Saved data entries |
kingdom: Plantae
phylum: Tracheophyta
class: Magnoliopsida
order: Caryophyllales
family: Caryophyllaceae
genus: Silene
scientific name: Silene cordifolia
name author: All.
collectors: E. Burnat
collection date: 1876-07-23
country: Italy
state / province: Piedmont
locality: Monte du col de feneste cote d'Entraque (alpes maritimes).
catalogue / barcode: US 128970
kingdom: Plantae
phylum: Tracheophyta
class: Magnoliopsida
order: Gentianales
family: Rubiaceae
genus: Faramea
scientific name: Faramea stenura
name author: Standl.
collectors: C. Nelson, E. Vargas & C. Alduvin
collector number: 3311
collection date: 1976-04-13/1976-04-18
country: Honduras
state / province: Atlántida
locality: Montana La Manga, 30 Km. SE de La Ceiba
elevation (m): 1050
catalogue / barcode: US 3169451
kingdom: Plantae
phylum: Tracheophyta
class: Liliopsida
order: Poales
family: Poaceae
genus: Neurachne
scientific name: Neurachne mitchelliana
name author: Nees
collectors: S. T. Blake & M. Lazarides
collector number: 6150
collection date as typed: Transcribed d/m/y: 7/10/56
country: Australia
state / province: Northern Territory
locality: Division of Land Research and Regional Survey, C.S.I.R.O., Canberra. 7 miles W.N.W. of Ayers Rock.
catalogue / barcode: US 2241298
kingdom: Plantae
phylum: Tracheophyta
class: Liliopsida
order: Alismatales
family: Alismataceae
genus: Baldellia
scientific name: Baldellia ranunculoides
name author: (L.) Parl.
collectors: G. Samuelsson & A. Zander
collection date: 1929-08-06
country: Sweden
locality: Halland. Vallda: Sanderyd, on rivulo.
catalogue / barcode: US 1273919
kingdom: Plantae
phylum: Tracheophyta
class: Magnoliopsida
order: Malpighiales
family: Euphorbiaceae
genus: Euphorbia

What you will do |
Copy out the lines above word for word, beginning with the line that contains "state / province: Northern Territory" and ending with the line that contains "scientific name: Baldellia ranunculoides", both included.

Exercise output |
state / province: Northern Territory
locality: Division of Land Research and Regional Survey, C.S.I.R.O., Canberra. 7 miles W.N.W. of Ayers Rock.
catalogue / barcode: US 2241298
kingdom: Plantae
phylum: Tracheophyta
class: Liliopsida
order: Alismatales
family: Alismataceae
genus: Baldellia
scientific name: Baldellia ranunculoides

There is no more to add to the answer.